Soigner par le jeu et la culture
La mise en place de cet atelier vise ainsi à développer de nombreuses compétences et qualités chez les patients comme l’écoute, la concentration, l’observation, l’imagination, l’expression… et présente plusieurs objectifs thérapeutiques : 

  • Favoriser les capacités d’introspection permettant de verbaliser et de s’exprimer dans un cadre rassurant : « J’apprécie la convivialité » ; « Au début un peu d’appréhension et puis j’ai été porté par la dynamique du groupe » ;
  • Développer la confiance en soi en prenant conscience de ses ressources, peurs et représentations afin de pouvoir affirmer ses valeurs et ses compétences : « J’étais impatient de recommencer chaque lundi, j’aimerais plus tard faire du théâtre »
  • Considérer l’autre : « Le groupe est homogène, il y a une bonne ambiance et les gens sont motivés » ;
  • Prendre du plaisir : « Ça me permet d’oublier un peu l’univers carcéral » ; « Ça me libère, ça me fait du bien moralement » ;
  • Travailler en équipe ; 
  • Apprendre à écouter sans juger, à ne pas se laisser manipuler, à s’affirmer sans agresser et à passer de l’opposition au dialogue.


Un bilan positif avec des bénéfices certains
« J’en garde un très bon souvenir, et quel que soit le groupe, il y avait toujours, lors des représentations de l’envie, de l’excitation, des craintes, de la fierté, et beaucoup de magie... ».
Malgré parfois certaines réticences des patients à participer au projet, cette année, et comme les années précédentes, il a rencontré un véritable succès.
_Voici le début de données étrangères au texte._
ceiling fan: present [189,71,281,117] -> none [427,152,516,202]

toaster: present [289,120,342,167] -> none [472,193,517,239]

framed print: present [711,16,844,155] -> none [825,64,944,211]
Jugée par les professionnels comme une démarche pertinente, elle peut au début effrayer car le théâtre est un art qui bouscule et nécessite une certaine mise à nue devant autrui. 
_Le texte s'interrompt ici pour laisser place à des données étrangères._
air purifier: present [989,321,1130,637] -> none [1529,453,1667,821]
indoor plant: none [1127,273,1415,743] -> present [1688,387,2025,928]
« Je ne veux pas participer car je n’ai jamais fait ça… » ; « Je suis nul… » ; « Je ne veux pas me montrer ».
Voilà ce que peuvent entendre les équipes de l’E.L.S.A au moment de la présentation du projet. Puis après quelques échanges et après avoir été rassurés, certains usagers se laissent tenter… « Au début c’est l’inconnu mais j’avais tout de même envie d’essayer ». Tout au long de la mise en place du projet, les équipes soignantes restent à l’écoute des patients et font le lien avec les comédiens. Des exercices vocaux, de respiration, d’articulation, des animations photos sont ainsi proposés afin que les usagers s’approprient les personnages et les situations jouées. Ces différentes étapes amènent petit à petit à une confiance individuelle et à une cohésion et entraide dans le groupe. 
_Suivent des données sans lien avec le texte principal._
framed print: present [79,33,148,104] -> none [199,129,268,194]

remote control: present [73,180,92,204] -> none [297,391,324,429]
Ces évolutions sont bénéfiques pour les patients qui prennent davantage conscience de leurs difficultés et arrivent plus facilement à s’affirmer. Par le biais du jeu et de la régularité du groupe et des intervenants, ils prennent du plaisir à participer et leurs capacités d’observation, d’écoute et d’échange sont favorisées dans le respect de l’autre et dans l’humour. 
« Vous êtes comme nous… ». L’implication des soignants amusent et rassurent aussi beaucoup car ils expriment les mêmes appréhensions : stress, peur d’oublier son texte… « Ce sont des moments qui créent un lien de confiance entre soignants / soignés sans jugement avec respect et bienveillance » ; « Cet atelier nous permet d’effacer la frontière entre les patients et le personnel soignant et on voit une dynamique de groupe formidable ». 
À travers cet atelier, les équipes voient donc les patients inventer, s’aider, s’écouter, s’affirmer, apprendre à dire NON et donc à avancer sur le chemin de la guérison.